Is there anywhere I can find information on the proportions of people that are using each version of the OS? Or is there some "common wisdom" on the issue that real mac developers know?

We don't need any superfancy graphics or 3d animation stuff, just plain old windowing APIs - but we've already run into one problem where "NSStreamDelegate" isn't supported prior to snow leopard.

Thanks!

+3  A: 

I think I'm one of the last holdouts with a still-functioning Powerbook G4. Its upgrade path ends with Tiger. On behalf of all those who won't get rid of computers that still work fine (if a bit slow by modern standards), please target 10.4 !

Of course by objective standards, you probably want to target 10.5. It adds nice programmability improvements, and really, I don't know a single person still using 10.4 other than me.

Karmastan
I have a Powerbook G4 running Leopard. The upgrade path for PPC machines ends at Leopard, not at Tiger.
lhf
My CPU and memory just barely clear what Apple lists as the minimum requirements for Leopard. So yes, I can run Leopard, but it doesn't like it when I try to lauch any other application :) *Practically*, Tiger is that last OS that is actually usable.
Karmastan
@lhf - 10.5 is slower than 10.4 on most G4s, so even if it's a possibile upgrade it's not always a desirable one.
Coxy
+2  A: 

Web stats from Quantcast, late February 2010.
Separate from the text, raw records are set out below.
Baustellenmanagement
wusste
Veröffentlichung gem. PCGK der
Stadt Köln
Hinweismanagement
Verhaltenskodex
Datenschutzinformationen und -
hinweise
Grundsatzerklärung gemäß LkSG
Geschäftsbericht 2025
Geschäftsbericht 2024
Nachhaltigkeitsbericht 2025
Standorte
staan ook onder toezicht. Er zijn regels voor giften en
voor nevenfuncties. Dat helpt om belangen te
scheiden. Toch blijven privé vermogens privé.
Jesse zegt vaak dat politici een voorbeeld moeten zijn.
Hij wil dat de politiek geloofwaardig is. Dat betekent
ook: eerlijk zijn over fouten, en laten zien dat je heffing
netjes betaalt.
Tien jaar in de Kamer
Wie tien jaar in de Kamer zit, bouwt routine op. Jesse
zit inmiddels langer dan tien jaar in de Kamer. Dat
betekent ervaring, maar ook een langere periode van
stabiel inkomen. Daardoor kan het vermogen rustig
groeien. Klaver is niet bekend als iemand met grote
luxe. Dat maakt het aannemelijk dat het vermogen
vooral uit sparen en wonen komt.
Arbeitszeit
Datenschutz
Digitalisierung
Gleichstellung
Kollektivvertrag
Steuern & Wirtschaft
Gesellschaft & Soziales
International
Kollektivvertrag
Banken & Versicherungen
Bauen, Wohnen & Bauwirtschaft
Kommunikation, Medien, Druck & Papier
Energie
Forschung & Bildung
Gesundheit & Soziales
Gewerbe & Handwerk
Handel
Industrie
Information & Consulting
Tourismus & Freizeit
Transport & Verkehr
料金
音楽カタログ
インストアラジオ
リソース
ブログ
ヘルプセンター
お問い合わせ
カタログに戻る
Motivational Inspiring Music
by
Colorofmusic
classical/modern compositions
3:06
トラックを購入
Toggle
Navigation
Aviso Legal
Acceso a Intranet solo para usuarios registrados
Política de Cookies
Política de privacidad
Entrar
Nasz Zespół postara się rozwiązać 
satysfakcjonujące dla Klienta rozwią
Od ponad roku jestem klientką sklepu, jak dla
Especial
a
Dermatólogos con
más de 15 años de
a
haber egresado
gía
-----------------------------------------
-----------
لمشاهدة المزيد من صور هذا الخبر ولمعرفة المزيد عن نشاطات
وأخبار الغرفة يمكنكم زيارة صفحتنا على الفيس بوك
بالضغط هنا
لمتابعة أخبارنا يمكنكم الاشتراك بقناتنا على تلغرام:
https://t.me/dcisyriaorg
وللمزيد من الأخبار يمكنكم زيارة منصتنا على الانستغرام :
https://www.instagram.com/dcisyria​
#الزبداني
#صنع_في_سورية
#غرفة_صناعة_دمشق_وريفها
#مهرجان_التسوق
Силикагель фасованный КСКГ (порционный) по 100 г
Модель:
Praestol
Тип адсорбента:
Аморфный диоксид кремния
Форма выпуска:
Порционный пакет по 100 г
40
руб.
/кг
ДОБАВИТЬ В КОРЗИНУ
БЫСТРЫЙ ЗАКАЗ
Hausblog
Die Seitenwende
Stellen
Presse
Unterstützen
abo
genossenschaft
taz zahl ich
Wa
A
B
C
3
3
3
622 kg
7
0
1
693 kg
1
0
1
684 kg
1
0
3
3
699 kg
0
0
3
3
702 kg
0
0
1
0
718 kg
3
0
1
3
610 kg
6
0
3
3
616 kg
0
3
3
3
North American stats, but might serve as a guideline.

Version    %
10.6    27.3
10.5    52.1
10.4    17.2
Other    3.4

Omnigroup also provide some useful insight into updates to their installed base. You can click through to see breakdowns by major and minor versions on their site. For July 2010 they have:

Version    %
10.6    53.3
10.5    21.0
10.4    25.6
Other    0.1
martin clayton
Great links, thanks!
Colen
A: 

As for NSStreamDelegate, it has been available as an informal protocol (i.e. a category of NSObject) since 10.3. It is just that Apple decided to make it into a formal protocol, since Objective-C 2 has an @optional methods.

So, it's not that you're using new functionality only available on 10.6.